Of the 340 species which have been described, more than 200 are endemic to Madagascar. That means that ten per cent of all species of frog found anywhere on Earth are found only here. Madagascar is only 0.4 per cent of the Earth’s land area.
And those figures are changing all the time. Seven new species of frog were discovered in 2024, and in September last year, the Love’s Great Stream Frog was discovered, in the Domain de la Cascade Plantation Lansargues nature reserve.
But as we noted in our update about that discovery, Madagascar’s frog populations are under constant threat.
Of the 340 described species in Madagascar, 158 are threatened, and at least 20 are critically-endangered.
As we said about the discovery of the Love’s Great Stream Frog:

‘While the discovery of Love’s Giant Stream Frog represents a significant advancement in herpetology, it also underscores the fragile state of Madagascar’s forest ecosystems, and points to the fact that the island’s protected and unprotected wilderness regions pay a vital role in safeguarding the unknown, as well as the catalogued, extraordinary Malagasy flora and fauna.
‘Researchers responding to the discovery’s announcement called immediately for continued conservation efforts to protect low-elevation rainforest streams from deforestation and habitat fragmentation.
‘And they did so with good reason.’
Because beyond its extraordinary frog population, Madagascar is home to five per cent of the world’s known species, of which 80-90 per cent are endemic: found only here.
But the island’s deforestation rate is the world’s fourth-highest. It has already lost 80 per cent of its natural areas and loses around 200,000ha. each year. At the current rate, its forests will be completely gone within 40 years.
More than 3,900 Malagasy plant and animal species are threatened, 600 of which are endangered. The ‘level’ of ‘risk’ above ‘endangered’ is extinct.
The world relies upon Madagascar’s forest and wilderness areas. But even if it did not, these areas of extraordinary vibrance and beauty, and all the species within them, have a right to exist, at least as great as our own.
That’s why, even as we work to provide Malagasy communities with the platform to define the challenges which face them, and formulate and deliver the solutions to them, we also ensure they can lift themselves from poverty and hunger in ways which and/or as well as protecting and expanding the extraordinary Malagasy wilderness, and all it contains.
We, along with our partners Sadabe, the University of the West of England and the Regen Network, funded by the UK government’s Darwin Initiative, are working with 1,000 farming families living on the edge of the Tsinjoarivo-Ambalaomby Protected Area.
The 26,500-hectare site, is in the Malagasy Central Highlands and is effectively, because of its elevation, an ‘island’ of exceptional biodiversity.
It is home to endangered species of frog, lemur, ducks, fish, palms, and orchids.
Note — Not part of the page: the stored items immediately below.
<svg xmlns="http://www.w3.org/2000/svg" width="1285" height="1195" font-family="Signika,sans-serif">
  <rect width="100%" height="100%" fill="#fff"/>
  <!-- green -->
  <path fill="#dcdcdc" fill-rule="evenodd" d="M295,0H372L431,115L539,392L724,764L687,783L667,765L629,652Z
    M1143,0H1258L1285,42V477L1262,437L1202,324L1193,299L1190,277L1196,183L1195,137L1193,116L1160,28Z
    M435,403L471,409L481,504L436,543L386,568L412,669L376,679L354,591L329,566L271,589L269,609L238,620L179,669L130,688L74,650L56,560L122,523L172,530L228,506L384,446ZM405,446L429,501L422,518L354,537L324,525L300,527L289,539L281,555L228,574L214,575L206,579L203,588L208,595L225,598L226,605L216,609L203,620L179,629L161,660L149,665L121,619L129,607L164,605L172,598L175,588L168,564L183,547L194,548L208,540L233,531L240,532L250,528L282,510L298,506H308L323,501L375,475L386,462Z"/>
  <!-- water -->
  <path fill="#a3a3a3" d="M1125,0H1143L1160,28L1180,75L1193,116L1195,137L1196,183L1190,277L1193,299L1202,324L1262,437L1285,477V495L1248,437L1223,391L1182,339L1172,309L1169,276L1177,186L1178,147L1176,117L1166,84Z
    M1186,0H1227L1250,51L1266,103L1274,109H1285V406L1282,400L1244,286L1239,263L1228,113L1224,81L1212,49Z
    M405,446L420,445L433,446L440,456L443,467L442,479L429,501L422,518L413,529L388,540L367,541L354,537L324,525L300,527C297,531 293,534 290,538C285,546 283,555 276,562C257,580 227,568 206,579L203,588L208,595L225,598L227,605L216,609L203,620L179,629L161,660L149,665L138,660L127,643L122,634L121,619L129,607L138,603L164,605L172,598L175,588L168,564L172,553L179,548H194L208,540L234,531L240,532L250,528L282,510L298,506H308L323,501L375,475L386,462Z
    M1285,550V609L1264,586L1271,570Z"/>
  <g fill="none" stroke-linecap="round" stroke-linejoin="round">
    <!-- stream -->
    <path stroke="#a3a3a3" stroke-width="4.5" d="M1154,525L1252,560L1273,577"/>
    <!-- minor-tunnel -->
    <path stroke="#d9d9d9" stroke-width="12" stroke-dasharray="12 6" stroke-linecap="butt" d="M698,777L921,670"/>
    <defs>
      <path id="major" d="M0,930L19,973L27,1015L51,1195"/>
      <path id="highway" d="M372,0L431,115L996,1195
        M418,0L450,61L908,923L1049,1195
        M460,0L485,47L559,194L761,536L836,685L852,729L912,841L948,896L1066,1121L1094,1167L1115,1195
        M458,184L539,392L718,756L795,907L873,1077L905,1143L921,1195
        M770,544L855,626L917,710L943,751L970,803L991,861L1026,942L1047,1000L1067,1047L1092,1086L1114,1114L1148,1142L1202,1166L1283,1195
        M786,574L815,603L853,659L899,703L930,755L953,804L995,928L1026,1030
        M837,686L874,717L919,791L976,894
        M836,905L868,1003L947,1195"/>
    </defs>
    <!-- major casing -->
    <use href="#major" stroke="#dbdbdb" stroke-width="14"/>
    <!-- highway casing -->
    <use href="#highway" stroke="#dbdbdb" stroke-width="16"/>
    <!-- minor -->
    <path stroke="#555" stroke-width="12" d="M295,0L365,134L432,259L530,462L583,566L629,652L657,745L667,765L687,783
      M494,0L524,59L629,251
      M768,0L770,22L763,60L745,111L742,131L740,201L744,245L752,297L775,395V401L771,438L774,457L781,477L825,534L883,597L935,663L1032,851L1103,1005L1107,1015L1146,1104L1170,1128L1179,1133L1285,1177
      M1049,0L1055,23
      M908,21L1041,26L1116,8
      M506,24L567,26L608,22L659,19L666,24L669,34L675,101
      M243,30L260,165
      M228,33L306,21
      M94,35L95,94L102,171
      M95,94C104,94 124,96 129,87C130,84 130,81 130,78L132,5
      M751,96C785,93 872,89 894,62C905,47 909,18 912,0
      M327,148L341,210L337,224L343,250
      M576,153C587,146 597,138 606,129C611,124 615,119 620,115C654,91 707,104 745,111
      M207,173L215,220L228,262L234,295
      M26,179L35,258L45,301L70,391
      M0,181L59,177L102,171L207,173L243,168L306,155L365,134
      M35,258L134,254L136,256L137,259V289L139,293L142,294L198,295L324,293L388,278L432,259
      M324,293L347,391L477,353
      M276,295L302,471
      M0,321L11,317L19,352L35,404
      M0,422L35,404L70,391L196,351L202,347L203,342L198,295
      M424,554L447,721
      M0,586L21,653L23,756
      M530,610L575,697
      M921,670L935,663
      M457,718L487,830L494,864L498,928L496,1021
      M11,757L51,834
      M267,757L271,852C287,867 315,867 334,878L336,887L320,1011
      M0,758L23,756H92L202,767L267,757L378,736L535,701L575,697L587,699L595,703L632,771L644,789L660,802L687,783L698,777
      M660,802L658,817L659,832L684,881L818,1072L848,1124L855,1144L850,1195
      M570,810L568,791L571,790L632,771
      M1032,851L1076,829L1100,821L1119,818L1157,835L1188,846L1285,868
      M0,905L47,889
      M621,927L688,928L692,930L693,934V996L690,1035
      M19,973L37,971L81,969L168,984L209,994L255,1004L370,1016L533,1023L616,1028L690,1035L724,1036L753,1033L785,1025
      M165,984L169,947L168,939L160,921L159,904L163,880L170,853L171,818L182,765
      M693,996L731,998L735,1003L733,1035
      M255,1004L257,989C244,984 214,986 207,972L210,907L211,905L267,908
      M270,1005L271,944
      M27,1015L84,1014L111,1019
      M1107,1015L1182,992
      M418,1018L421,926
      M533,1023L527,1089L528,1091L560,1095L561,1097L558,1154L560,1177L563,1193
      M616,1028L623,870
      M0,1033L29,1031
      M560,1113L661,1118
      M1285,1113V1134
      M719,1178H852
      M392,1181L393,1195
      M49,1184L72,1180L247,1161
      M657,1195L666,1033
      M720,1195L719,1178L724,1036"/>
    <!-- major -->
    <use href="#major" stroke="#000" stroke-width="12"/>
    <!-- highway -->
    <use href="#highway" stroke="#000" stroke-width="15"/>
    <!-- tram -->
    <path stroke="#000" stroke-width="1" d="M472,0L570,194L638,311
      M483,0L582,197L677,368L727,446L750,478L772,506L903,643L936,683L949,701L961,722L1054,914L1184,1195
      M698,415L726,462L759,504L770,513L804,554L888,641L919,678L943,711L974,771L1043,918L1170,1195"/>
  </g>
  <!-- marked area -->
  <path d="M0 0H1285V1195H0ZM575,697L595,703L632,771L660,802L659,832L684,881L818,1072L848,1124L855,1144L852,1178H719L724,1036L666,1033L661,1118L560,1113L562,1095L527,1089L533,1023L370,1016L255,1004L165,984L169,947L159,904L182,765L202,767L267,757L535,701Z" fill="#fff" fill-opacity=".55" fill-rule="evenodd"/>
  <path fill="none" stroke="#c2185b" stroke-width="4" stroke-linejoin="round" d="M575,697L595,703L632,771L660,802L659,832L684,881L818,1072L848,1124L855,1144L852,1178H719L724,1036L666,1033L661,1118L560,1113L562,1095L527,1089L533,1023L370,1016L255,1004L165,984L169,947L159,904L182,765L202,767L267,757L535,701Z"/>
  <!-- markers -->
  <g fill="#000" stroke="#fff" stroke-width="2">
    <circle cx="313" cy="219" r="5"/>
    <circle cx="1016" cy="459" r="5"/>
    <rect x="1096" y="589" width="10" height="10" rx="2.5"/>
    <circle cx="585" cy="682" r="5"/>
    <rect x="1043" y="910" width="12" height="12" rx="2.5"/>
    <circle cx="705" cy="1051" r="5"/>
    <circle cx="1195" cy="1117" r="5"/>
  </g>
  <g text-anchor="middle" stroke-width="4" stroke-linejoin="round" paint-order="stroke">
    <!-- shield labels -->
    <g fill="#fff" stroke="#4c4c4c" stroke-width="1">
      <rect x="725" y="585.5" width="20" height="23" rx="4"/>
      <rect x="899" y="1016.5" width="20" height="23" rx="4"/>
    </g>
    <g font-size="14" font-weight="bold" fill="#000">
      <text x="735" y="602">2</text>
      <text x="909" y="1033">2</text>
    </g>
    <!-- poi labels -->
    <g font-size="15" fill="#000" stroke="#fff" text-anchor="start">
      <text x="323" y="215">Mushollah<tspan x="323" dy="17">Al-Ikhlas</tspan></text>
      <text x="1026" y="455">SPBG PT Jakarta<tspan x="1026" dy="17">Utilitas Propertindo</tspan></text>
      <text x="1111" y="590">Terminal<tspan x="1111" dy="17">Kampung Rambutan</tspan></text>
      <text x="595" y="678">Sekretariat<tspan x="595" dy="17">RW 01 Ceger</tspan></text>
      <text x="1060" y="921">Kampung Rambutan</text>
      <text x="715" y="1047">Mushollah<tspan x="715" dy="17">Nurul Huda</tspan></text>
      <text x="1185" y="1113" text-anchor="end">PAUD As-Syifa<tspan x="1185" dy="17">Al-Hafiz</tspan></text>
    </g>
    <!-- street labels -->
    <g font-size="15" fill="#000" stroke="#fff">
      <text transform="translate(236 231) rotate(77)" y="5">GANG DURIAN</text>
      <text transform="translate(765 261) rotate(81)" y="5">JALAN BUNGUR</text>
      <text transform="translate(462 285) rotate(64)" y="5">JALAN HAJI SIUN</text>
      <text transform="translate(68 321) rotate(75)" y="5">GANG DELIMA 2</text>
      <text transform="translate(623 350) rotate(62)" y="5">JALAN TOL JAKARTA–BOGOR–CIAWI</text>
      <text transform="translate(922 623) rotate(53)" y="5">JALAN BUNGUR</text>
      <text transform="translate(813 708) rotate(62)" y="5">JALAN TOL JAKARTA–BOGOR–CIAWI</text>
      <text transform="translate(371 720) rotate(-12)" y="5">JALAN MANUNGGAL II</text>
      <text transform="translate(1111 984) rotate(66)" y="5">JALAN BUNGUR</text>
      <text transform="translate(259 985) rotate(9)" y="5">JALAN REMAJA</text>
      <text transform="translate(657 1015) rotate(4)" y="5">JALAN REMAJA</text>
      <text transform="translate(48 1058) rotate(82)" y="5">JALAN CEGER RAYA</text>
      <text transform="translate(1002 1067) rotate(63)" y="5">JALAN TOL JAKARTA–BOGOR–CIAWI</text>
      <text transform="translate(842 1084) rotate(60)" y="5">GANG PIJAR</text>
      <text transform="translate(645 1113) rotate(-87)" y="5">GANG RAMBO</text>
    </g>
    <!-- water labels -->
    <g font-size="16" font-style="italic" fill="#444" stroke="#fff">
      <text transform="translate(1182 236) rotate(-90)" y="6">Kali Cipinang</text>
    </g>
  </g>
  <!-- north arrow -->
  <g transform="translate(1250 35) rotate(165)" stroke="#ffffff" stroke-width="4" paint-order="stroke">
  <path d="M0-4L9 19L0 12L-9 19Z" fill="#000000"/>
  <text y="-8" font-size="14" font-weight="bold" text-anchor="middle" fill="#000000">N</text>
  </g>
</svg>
Our five-year project, which began in January, is tackling drivers of deforestation by empowering local communities to become architects and managers of their own conservation future.
We are establishing an ‘Environmental Stewardship Scheme’ where farmers are rewarded for implementing sustainable land management practices, funded by the global sale of verified biodiversity and ecosystem credits.
And we are training 1,000 farming families in climate-smart, regenerative agriculture to improve food security and reduce pressure on the forest, co-create with them a ‘menu’ of wildlife-friendly options and allied payments with local communities, and restore 800 hectares of degraded land in the buffer-zone through reforestation and agroforestry.

We are working so that Malagasy people can formulate and deliver their own solutions to the challenges they face, and can protect and grow their wilderness and the animals and plants within it, including the more than 500 frogs for which the island is home.